● EXERCISE BRIEF:
Look through the material below. Return exactly the lines from the one with "left elbow: (243, 155)" through the one with "right eye: (263, 331)", both included.
(Beginning of DATA RECORDS)
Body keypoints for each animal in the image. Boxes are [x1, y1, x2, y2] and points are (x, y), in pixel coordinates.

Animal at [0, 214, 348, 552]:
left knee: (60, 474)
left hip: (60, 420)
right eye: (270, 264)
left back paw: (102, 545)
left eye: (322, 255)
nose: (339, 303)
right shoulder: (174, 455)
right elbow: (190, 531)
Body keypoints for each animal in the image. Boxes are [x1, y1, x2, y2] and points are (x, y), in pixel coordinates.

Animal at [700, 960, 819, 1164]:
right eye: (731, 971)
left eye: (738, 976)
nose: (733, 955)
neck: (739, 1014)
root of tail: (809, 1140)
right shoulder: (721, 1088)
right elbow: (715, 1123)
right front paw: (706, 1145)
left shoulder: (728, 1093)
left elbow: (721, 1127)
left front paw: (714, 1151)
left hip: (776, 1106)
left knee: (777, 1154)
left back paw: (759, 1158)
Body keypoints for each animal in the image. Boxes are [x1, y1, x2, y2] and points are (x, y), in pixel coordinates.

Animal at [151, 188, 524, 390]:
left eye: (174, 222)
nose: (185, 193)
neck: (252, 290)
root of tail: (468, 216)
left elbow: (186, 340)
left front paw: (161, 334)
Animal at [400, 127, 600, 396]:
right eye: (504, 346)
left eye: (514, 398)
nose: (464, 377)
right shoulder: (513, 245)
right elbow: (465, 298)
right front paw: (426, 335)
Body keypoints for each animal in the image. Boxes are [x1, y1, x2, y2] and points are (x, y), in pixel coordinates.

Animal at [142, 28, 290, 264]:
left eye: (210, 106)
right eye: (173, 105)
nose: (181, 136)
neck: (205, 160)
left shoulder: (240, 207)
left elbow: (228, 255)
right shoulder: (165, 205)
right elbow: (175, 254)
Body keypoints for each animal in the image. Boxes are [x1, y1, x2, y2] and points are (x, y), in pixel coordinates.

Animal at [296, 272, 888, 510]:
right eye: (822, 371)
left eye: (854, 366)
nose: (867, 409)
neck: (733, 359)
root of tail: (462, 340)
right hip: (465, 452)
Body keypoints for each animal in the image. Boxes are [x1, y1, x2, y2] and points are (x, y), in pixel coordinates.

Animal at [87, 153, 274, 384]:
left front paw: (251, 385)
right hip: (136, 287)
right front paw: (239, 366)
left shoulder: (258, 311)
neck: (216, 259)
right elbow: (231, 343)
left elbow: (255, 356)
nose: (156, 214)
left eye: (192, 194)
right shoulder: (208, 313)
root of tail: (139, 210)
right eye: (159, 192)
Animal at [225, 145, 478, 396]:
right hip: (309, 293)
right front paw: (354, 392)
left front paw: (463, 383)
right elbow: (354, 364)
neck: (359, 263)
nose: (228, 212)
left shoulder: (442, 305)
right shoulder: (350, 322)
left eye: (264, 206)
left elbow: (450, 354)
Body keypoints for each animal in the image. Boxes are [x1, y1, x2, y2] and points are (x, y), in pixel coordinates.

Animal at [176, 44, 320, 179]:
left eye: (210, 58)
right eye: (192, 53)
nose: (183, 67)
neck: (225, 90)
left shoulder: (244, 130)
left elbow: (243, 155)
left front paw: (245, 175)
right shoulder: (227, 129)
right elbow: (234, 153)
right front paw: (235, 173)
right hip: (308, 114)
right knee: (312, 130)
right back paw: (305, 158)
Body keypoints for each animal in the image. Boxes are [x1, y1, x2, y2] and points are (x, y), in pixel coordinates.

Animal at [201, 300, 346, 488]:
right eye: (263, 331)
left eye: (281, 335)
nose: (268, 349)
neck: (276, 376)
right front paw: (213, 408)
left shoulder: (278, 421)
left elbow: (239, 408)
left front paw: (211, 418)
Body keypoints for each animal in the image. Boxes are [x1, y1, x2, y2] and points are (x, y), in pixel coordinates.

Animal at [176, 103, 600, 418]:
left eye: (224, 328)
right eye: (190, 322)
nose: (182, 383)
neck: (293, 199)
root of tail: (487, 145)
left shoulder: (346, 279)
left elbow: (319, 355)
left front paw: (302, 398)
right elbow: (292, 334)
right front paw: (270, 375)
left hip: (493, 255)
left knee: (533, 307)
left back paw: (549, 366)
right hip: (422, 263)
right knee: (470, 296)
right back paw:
(End of DATA RECORDS)
● TASK RESPONSE:
left elbow: (243, 155)
left front paw: (245, 175)
right shoulder: (227, 129)
right elbow: (234, 153)
right front paw: (235, 173)
right hip: (308, 114)
right knee: (312, 130)
right back paw: (305, 158)
Body keypoints for each animal in the image. Boxes are [x1, y1, x2, y2] and points are (x, y), in pixel coordinates.

Animal at [201, 300, 346, 488]:
right eye: (263, 331)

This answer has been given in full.